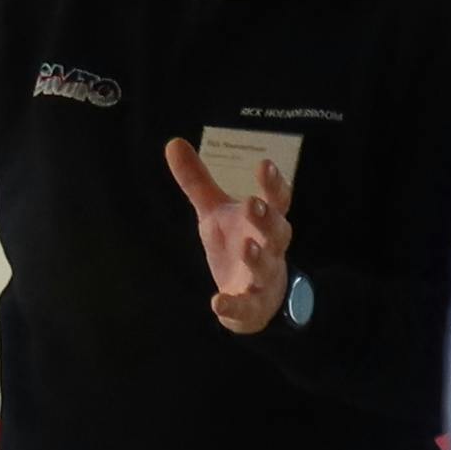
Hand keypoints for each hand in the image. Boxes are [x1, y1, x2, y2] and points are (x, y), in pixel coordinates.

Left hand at [161, 136, 297, 334]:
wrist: (256, 298)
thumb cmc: (239, 244)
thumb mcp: (215, 212)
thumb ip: (197, 181)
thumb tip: (173, 143)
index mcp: (264, 221)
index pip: (276, 199)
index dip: (273, 184)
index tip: (265, 164)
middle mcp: (270, 247)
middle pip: (278, 231)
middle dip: (267, 218)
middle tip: (254, 204)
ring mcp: (264, 278)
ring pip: (266, 267)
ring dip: (257, 257)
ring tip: (247, 246)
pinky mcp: (252, 305)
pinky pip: (245, 306)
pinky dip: (233, 305)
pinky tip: (218, 302)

******

[What is expected] In these records, tally the lines that contain the string "middle", and give only the result.

[Problem solution] 4